I had to think for a moment but the answer was and still is, “The people”. This produced a roar of laughter from one side of the table because on that side they were all Salmantinos and all assumed that I meant them rather than the others. I had no idea.

Later on I was showing another group of friends photographs of our Cathedral and some of the events both liturgical and secular that take place there. Now the people there are very like the people here. They love their Cathedrals (plural) but many seldom visit. They were absolutely bowled over by the images of Exeter Cathedral, the choir singing, the celebration of the Eucharist, the concerts. Again the question was posed, “Why, when you have all that do you come here? Your Cathedral, the green countryside, the autumn colours, the rain (I think that last bit was meant to be ironic). Again the answer was, “The people”.

Then I came home again and, glad to be here, came into the Cathedral to be greeted by the warmest of smiles and a handshake from a dear friend, with the words. “It’s good to have you back”. That smile and handshake, for me, set the Cathedral aglow. It is all about the people.

Be it the city that is Exeter or that which is Salamanca, be it the Cathedrals of Salamanca or of Exeter and be the architecture never so wonderful, what makes them as they are now is “The people”. People of this generation certainly but also people all through the centuries who have lived and worshipped in their communities.

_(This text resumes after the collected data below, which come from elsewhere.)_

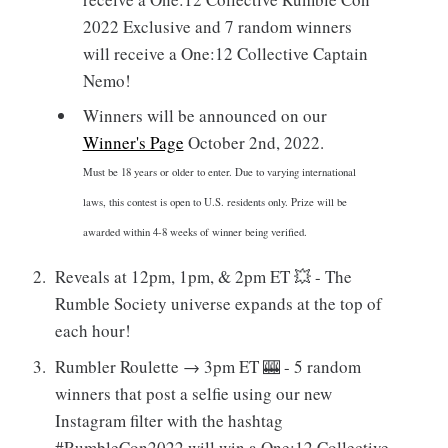
2022 Exclusive and 7 random winners
will receive a One:12 Collective Captain
Nemo!
Winners will be announced on our
Winner's Page
October 2nd, 2022.
Must be 18 years or older to enter. Due to varying international
laws, this contest is open to U.S. residents only. Prize will be
awarded within 4-8 weeks of winner being verified.
Reveals at 12pm, 1pm, & 2pm ET 💥 - The
Rumble Society universe expands at the top of
each hour!
Rumbler Roulette → 3pm ET 🎰 - 5 random
winners that post a selfie using our new
Instagram filter with the hashtag
#RumbleCon2022 will win a One:12 Collective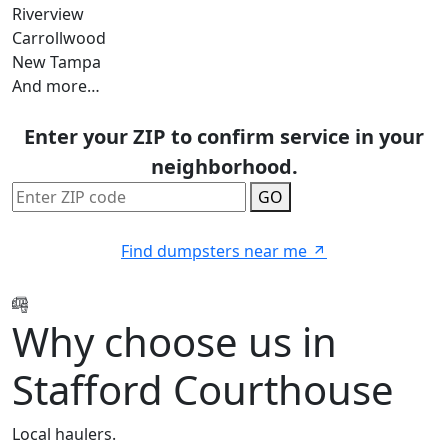
Riverview
Carrollwood
New Tampa
And more…
Enter your ZIP to confirm service in your
neighborhood.
GO
Find dumpsters near me
Why choose us in
Stafford Courthouse
Local haulers.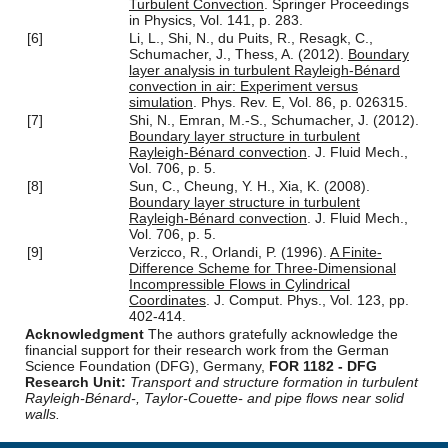
Turbulent Convection
. Springer Proceedings
in Physics, Vol. 141, p. 283.
[6]
Li, L., Shi, N., du Puits, R., Resagk, C.,
Schumacher, J., Thess, A. (2012).
Boundary
layer analysis in turbulent Rayleigh-Bénard
convection in air: Experiment versus
simulation
. Phys. Rev. E, Vol. 86, p. 026315.
[7]
Shi, N., Emran, M.-S., Schumacher, J. (2012).
Boundary layer structure in turbulent
Rayleigh-Bénard convection
. J. Fluid Mech.,
Vol. 706, p. 5.
[8]
Sun, C., Cheung, Y. H., Xia, K. (2008).
Boundary layer structure in turbulent
Rayleigh-Bénard convection
. J. Fluid Mech.,
Vol. 706, p. 5.
[9]
Verzicco, R., Orlandi, P. (1996).
A Finite-
Difference Scheme for Three-Dimensional
Incompressible Flows in Cylindrical
Coordinates
. J. Comput. Phys., Vol. 123, pp.
402-414.
Acknowledgment
The authors gratefully acknowledge the
financial support for their research work from the German
Science Foundation (DFG), Germany,
FOR 1182 - DFG
Research Unit:
Transport and structure formation in turbulent
Rayleigh-Bénard-, Taylor-Couette- and pipe flows near solid
walls.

To our Cathedral, for generations, folk have brought their joys and sorrows, their doubt and belief, their hopes and fears: these are all soaked into the stonework and make it what it is for us. We do the same and by what we do here, by how we treat people here, we make our own mark which will soak invisibly and indelibly both into the stone and into the hearts of those around us.

 Our beloved Queen Elizabeth died while I was in Salamanca. My friends all watched the live broadcasts avidly. When they arrived for the service in Windsor Castle the chapel was described as “Capella Ardiente”, the glowing chapel. “Why glowing?” I asked. The conjectural response was, “Well, your Queen brought a glow to people’s live when she was alive, why would she stop now?”

Shall we make our Cathedral glow? Or shall we darken it with shadows? We need to remember that whatever we do in this place, it touches lives now and lives yet to be.